Tuesday, February 26, 2013

China turns to all-boys classes as girls progress

February 26, 2013

School boys listen to their teacher at the government-run
Number Eight High School in Shanghai, on October 15, 2012.
The city's school system topped the Organisation for
Economic Co-Operation and Development's (OECD) worldwide
assessment tests of 15-year-olds in 2009
AFP - Teenage boys in a Shanghai school are on the front line of teaching reform after the world's top-scoring education system introduced male-only classes over worries they are lagging girls.

Rows of white-shirted boys are put through their paces as they are called up individually to complete a chemical formula by teacher Shen Huimin, who hopes that a switch to male-only classes will help them overcome their reticence.

"We give boys a chance to change," she said.

The Shanghai school system topped the Organisation for Economic Co-Operation and Development's (OECD) worldwide assessment tests of 15-year-olds in 2009, the most recent available, ahead of Korea, Finland, Hong Kong and Singapore.

But even so officials are concerned that some male students may be slower than their female counterparts in development and certain academic areas, such as language, and the shift towards single sex classes aims to boost boys' confidence.

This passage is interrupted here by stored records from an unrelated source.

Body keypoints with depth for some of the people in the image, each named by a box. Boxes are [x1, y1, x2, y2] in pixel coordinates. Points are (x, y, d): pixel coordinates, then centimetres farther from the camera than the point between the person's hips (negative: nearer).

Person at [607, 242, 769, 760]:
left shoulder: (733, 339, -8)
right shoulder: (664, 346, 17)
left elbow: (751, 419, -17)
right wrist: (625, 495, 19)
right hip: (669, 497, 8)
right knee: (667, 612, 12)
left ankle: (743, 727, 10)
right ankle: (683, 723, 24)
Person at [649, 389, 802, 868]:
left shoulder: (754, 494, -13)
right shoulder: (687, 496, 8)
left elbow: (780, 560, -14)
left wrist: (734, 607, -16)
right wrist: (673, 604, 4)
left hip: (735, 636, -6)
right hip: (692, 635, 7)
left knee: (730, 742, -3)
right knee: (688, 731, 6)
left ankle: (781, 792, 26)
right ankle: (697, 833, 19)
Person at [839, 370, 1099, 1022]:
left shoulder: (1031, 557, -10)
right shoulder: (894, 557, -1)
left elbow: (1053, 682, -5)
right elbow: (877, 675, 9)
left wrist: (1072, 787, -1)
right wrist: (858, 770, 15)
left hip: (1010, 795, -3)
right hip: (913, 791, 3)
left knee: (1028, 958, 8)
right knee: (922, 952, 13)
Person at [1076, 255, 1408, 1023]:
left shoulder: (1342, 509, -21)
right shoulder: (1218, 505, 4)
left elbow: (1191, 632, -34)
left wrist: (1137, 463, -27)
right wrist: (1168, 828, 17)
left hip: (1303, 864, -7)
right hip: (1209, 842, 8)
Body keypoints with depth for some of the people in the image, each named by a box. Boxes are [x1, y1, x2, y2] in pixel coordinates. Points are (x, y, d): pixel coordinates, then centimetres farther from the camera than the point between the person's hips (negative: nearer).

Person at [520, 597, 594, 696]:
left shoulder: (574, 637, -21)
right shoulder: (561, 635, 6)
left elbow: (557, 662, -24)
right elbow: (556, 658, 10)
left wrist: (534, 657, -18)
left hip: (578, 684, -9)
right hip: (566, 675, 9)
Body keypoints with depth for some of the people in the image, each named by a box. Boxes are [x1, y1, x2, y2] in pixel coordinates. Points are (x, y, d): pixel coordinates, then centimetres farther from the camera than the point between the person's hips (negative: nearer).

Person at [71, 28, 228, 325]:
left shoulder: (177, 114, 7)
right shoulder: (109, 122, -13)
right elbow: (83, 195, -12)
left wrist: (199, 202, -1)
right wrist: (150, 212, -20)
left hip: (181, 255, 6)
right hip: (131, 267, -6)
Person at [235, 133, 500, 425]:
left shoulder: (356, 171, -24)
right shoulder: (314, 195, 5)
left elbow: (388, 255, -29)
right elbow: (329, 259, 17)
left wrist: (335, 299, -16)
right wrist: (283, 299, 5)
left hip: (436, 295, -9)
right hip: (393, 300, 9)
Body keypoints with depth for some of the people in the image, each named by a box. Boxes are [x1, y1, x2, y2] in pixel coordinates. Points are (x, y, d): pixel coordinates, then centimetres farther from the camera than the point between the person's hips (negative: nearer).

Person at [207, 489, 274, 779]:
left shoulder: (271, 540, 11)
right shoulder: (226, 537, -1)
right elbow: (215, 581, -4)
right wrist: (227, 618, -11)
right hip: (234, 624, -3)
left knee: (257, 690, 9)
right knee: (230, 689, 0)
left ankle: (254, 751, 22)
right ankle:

A prominent Chinese educator, Sun Yunxiao, found the proportion of boys classed among the top scholars in the country's "gaokao" university entrance exams plunged from 66.2 percent to 39.7 percent between 1999 and 2008.

Across the developed world, girls do better than boys in secondary school, the OECD's Programme for International Student Assessment (PISA) found in a 2009 report on the educational performances of 15-year-olds.

"There are significant gender differences in educational outcomes," it said, adding that high school graduation rates across the OECD were 87 percent for girls but only 79 percent for boys.

In response, Shanghai's elite Number Eight High School is halfway through the initial year of an experiment, putting 60 boys into two classes of their own -- a quarter of its first-year students -- and teaching them with a special curriculum.

"This is a big breakthrough," said principal Lu Qisheng. "There's lots of hope -- hope that boys will grow up better.

"Boys when they are young do not spend enough time studying," he explained. "Boys' maturity, especially for language and showing self-control, lags behind girls."

China shut most same-sex schools after the Communist Party came to power in 1949, and the only all-boys junior high schools in the country are privately run.

Shanghai does have an all-girls state-run high school, the former McTyeire School for Girls, which marked its 120th anniversary last year and counts the three Soong sisters -- Qing-ling, Ai-ling and Mei-ling -- among its former pupils.

Between them they married two leaders and an industrialist. Qing-ling married Sun Yat-sen, the first President of the Republic of China, while Mei-ling wed Chiang Kai-shek, who would also later become president.

Student Li Zhongyang, 15, said he felt less shy about answering questions in his all-boys class, but drew hoots of laughter from his fellows by suggesting an absence of girls let them concentrate more on study.

"We lack confidence," he said. "The teachers like girls, who answer more questions in class. This programme lets us realise we are not worse than girls."

It is something of a contrast to males' traditionally dominant roles in Chinese culture, but principal Lu said the programme "doesn't have much relationship to equality in society".

The scheme was launched after China's government called for more "diversification" in educational choices within the state system.

A Peking University professor has called for an even bolder reform, suggesting in September that boys should start school one or two years later than girls.

"The Chinese education system needs to improve and allow various education methods," Wu Bihu said on his microblog.

Now Lu hopes to create China's first all-boys school one day.

"Ten or twenty years ago, there was no need for an all-boys class -- just put everyone together," he said.

In an increasingly aspirational society, he added, some families saw the new programme as having connotations of top overseas private schools, and so promising an advantage in the highly competitive gaokao.

"The parents know: England has Eton," he said.